TASK REQUIREMENTS: Render the lines starting at the one containing "tination et à" and ending at the one containing "ur vous aider", both included, as a Markdown table with the columns No. and Text. Number each line and skip any blank ones.

AVAILABLE DATA:
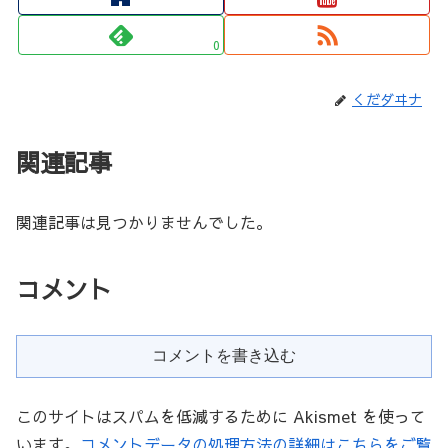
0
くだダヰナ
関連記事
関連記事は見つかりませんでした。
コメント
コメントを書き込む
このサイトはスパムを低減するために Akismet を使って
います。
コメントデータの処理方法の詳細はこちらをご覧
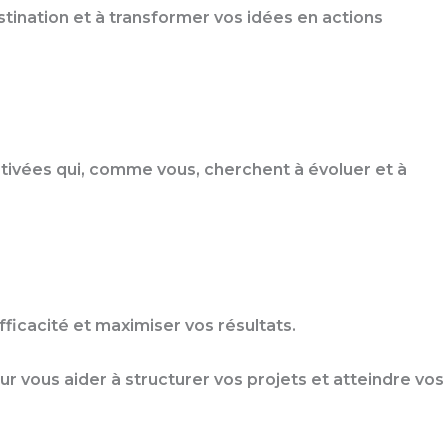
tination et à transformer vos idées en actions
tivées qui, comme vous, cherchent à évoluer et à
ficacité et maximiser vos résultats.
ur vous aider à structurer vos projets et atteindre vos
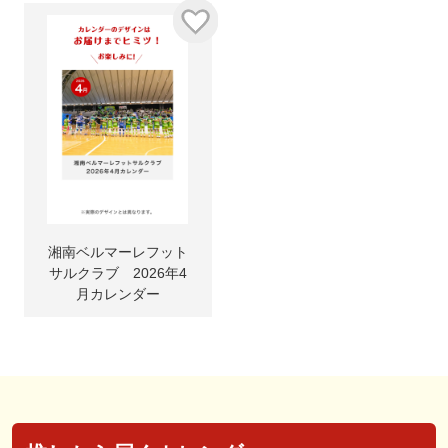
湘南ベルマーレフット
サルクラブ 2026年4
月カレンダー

==

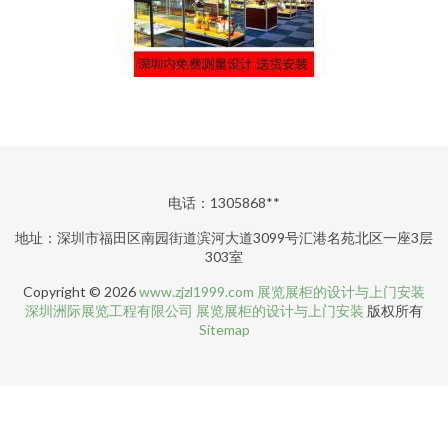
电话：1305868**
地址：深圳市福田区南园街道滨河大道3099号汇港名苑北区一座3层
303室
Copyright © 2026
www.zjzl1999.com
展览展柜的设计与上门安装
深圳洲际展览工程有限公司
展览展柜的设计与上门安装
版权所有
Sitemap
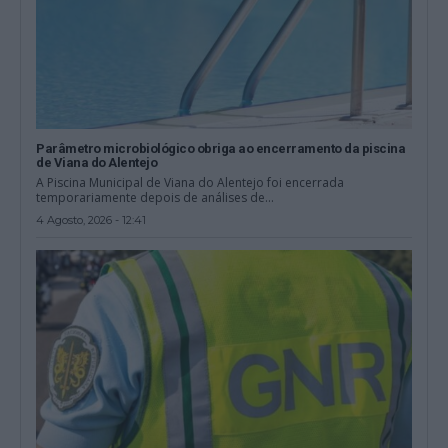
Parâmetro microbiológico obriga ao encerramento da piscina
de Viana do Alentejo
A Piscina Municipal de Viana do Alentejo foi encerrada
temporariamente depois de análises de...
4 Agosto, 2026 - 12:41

WRITTEN ANSWER:
| No. | Text |
|---|---|
| 1 | tination et à transformer vos idées en actions |
| 2 | tivées qui, comme vous, cherchent à évoluer et à |
| 3 | ficacité et maximiser vos résultats. |
| 4 | ur vous aider à structurer vos projets et atteindre vos |